The Equal Employment Opportunity Commission has determined that there was “reasonable cause to believe” that the country’s premier tennis organization discriminated against Tony Nimmons, a black chair umpire, “on account of his race and him engaging in a protected activity,” according to documents obtained by Deadspin. In his EEOC filings, Nimmons said he experienced repeated discrimination and, when he lodged complaints about it, was demoted. The determination is the latest in a series of discrimination complaints bought in recent years against the U.S. Tennis Association, which runs the U.S. Open as well as other programs.
The EEOC recommended in its June determination letter “conference, conciliation, and persuasion” in order to “eliminate the alleged unlawful employment practices.”
Nimmons is a certified silver-badge umpire and has worked at major tournaments around the world, including all four grand slams, with the USTA’s own website calling him is “one of the best in the sport.” He filed two charges of discrimination with the EEOC, one in January 2015 and another in November 2015. The EEOC filings allege that the USTA discriminated against him on the basis of race and then retaliated against him by demoting him after he lodged complaints. The second one, from November, lists dozens of other women and minorities employed by the USTA who have, it says, filed discrimination complaints to the EEOC or internally with USTA. (The lines were already in the documents as provided to Deadspin.)
According to Nimmons’s first EEOC filing, he was hired as a full-time employee in 2009 to promote diversity at the USTA—three years after the New York Attorney General’s Office concluded that the organization had failed to adhere to state labor laws as well as Title VII of the Civil Rights Act of 1964. The attorney general’s investigation found that there were “glaring gender disparities” between female and male chair umpires that “cannot be explained by differences in the qualifications of female and male chair umpires,” according to the 2006 assurance of discontinuance. The investigation also found, per the assurance, that “few minority umpires have been selected to chair matches at the U.S. Open, especially the more prestigious later-round matches.”

▶ _Supplied entries_
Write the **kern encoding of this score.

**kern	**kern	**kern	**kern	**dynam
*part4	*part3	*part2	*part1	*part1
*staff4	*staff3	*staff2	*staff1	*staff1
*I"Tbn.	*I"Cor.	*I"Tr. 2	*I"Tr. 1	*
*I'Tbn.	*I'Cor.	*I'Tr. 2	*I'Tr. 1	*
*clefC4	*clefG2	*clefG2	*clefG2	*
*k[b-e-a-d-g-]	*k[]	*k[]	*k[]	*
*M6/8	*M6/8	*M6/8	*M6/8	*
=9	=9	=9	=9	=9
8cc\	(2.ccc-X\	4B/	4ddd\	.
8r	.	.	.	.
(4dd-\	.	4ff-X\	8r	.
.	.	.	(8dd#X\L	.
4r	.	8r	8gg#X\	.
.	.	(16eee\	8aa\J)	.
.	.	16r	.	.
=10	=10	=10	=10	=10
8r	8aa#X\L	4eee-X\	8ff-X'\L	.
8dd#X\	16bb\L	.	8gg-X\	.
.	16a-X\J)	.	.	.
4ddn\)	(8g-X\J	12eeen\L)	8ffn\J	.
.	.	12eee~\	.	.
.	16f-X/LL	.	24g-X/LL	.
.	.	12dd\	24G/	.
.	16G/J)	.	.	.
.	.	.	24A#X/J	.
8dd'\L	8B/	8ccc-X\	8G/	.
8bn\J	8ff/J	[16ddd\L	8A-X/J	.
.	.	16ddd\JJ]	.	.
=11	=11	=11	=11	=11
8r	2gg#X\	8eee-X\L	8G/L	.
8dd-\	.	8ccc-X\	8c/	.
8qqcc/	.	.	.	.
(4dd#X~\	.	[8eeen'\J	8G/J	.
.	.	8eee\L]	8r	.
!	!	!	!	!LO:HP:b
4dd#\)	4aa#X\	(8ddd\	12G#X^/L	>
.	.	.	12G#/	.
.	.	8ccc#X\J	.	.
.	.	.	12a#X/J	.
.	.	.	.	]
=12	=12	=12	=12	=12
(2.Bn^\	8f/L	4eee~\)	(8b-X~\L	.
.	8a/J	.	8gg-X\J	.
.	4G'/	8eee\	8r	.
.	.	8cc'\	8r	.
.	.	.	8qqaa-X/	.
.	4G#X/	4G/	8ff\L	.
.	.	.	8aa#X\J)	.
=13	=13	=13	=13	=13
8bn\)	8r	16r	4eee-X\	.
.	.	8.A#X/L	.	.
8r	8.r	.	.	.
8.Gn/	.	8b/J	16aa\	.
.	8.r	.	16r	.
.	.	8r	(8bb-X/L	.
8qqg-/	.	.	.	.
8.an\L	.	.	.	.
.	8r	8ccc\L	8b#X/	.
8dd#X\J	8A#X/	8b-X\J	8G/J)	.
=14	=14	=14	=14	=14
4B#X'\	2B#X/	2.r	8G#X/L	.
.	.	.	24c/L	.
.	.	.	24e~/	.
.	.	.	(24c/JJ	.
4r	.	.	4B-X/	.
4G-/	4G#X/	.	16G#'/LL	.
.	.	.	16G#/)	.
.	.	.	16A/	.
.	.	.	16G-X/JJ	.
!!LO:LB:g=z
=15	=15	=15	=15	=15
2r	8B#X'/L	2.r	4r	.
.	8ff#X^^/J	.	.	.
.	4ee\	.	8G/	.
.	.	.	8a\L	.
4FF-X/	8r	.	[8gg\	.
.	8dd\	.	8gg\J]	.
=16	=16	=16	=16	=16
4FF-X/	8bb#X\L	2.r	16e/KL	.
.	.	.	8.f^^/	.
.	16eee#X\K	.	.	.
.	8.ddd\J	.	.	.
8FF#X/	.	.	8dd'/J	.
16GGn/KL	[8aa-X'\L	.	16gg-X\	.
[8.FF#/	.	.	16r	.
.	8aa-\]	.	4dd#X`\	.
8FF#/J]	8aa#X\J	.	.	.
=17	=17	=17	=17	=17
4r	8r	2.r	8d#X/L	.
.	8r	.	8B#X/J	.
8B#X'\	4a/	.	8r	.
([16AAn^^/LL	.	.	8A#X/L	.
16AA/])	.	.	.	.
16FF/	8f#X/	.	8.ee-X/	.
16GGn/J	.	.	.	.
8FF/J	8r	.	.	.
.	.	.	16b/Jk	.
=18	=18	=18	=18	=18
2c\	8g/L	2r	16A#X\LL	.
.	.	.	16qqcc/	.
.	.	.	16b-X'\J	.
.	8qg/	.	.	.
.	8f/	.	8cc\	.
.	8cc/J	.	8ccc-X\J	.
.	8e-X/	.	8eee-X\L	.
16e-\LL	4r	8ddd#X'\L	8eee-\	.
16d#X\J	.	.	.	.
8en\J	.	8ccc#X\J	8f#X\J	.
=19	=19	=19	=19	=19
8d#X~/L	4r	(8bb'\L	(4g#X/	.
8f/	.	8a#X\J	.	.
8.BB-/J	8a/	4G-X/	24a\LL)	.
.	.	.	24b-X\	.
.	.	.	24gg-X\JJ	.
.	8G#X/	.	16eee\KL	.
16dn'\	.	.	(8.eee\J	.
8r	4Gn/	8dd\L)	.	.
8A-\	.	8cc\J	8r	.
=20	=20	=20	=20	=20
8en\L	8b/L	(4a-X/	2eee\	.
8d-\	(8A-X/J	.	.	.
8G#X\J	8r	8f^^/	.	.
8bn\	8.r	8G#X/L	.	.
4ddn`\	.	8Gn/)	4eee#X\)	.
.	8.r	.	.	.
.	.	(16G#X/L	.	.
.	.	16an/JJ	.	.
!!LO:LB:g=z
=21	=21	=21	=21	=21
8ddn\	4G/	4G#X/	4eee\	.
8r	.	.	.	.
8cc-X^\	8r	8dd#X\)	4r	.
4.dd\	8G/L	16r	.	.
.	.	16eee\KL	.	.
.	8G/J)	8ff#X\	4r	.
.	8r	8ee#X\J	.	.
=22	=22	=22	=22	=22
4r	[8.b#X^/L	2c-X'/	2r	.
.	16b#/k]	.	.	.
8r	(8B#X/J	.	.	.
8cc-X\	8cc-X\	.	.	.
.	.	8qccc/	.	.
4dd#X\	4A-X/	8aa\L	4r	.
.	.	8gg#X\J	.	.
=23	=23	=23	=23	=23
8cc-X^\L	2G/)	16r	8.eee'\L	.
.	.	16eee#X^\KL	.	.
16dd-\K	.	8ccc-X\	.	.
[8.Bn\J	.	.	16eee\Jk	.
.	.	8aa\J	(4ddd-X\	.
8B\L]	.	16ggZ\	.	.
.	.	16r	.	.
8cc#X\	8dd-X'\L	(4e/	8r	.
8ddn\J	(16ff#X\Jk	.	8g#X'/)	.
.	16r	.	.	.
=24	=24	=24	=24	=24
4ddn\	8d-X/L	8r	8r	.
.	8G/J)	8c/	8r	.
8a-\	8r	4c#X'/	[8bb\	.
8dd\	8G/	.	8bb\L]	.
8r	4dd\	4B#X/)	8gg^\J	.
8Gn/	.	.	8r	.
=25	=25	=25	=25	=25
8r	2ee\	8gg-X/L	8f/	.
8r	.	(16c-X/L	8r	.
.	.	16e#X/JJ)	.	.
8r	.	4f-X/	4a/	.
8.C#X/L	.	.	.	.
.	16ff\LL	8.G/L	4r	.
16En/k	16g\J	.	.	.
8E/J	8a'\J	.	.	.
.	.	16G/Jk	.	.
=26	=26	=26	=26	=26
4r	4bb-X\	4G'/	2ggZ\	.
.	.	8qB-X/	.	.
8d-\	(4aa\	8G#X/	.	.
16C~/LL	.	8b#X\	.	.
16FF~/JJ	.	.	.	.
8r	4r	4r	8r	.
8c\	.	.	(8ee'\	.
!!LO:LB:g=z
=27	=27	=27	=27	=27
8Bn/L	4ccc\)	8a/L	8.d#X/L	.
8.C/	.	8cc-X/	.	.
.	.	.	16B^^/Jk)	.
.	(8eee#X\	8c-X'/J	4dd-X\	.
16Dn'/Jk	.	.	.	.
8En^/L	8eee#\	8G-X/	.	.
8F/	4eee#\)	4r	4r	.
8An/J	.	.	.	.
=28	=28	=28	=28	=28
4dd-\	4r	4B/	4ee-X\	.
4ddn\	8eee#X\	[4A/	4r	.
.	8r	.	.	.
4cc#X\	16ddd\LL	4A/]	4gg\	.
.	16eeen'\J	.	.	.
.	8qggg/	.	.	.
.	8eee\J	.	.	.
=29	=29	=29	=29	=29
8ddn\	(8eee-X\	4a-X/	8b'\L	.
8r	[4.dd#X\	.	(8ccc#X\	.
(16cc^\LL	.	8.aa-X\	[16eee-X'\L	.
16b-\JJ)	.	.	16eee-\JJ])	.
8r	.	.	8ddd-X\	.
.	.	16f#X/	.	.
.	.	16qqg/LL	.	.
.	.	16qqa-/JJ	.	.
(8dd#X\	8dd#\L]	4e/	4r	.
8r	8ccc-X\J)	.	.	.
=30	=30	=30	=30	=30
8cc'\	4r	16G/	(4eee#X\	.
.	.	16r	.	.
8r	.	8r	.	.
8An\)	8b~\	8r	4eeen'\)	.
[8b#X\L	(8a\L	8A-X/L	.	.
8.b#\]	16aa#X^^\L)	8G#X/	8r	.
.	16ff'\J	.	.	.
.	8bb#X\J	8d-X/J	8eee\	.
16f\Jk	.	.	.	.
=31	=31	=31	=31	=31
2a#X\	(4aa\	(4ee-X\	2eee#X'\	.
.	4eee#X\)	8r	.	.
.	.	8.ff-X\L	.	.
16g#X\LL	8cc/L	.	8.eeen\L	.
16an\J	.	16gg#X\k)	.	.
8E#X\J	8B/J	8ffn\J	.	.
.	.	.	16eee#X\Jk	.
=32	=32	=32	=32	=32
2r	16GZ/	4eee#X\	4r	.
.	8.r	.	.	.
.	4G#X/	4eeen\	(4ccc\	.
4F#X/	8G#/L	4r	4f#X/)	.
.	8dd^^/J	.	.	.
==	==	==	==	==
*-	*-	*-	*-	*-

▶ _Objectives_
a - Can you reproduce, word for word, the stretch of the USTA discrimination article that starts with the words "The EEOC recommended" and ends with "provided to Deadspin.)"?
b - Would you carry the USTA discrimination article forward, picking up right after its final sentence?

▶ _Task-by-task answers_
a -
The EEOC recommended in its June determination letter “conference, conciliation, and persuasion” in order to “eliminate the alleged unlawful employment practices.”
Nimmons is a certified silver-badge umpire and has worked at major tournaments around the world, including all four grand slams, with the USTA’s own website calling him is “one of the best in the sport.” He filed two charges of discrimination with the EEOC, one in January 2015 and another in November 2015. The EEOC filings allege that the USTA discriminated against him on the basis of race and then retaliated against him by demoting him after he lodged complaints. The second one, from November, lists dozens of other women and minorities employed by the USTA who have, it says, filed discrimination complaints to the EEOC or internally with USTA. (The lines were already in the documents as provided to Deadspin.)

b -
Nimmons was hired with the title “coordinator of officials,” according to his initial EEOC filing, and he was supposed to “promote diversity and inculsion.” Nimmons told me in an interview that that also meant soothing employees who felt marginalized.
“On a number of occasions, I was tasked with calling people who had complaints about the officiating department or about one of our people in leadership to talk with them and see if there was anything I could do,” Nimmons told me. “They may have known what my position was, and the feeling was in the office that they just needed to vent on most occasions. And if we could just give them an ear, talk them off the ledge, that would help them. And on a number of occasions, making those calls and going to visit those people did help certain situations.”
Nimmons said in the initial charge of discrimination that he repeatedly filed complaints with his superiors at USTA and requested investigations into possible acts of discrimination, including when a black woman who worked for the USTA found a noose near her work area.
The USTA said that the noose “was not related to race but was a poor [sic] conceived joke relating to difficult vendors,” according to the determination letter. In the November filing, Nimmons gave other examples of “hurtful comments.”
After filing his discrimination complaints internally and with the EEOC, Nimmons, who is represented by attorney Gary Ireland, said in the amended filing that he was banned from traveling, compromising his ability “to speak about diversity in tennis,” as well as excluded from office meetings.
Nimmons told me that he was relieved of his duties last summer, after years of filing complaints internally and with the EEOC.
I reached out to six former and current chair umpires about the their work at USTA, including former top chair umpire Cecil Hollins, who—after he was stripped of his gold, silver, bronze, and white umpire badges for asking why he and other top-ranked women and minority chair umpires were not given the chance to umpire finals at the U.S. Open—sued the USTA in 2005. None of the people I reached out to responded to my calls. Nimmons said he wasn’t surprised by that.
“Simply put, they’re afraid that the USTA are going to retaliate. For all of the statements [USTA] makes about not retaliating and no discrimination, what you have here is a situation where the EEOC and the New York Attorney General have found that against them. ... The people who have complaints have seen what is happening to me, they’re a little afraid,” Nimmons said. “[USTA] is a Goliath and they can’t be defeated, USTA is invincible—this is a perception that’s out there.”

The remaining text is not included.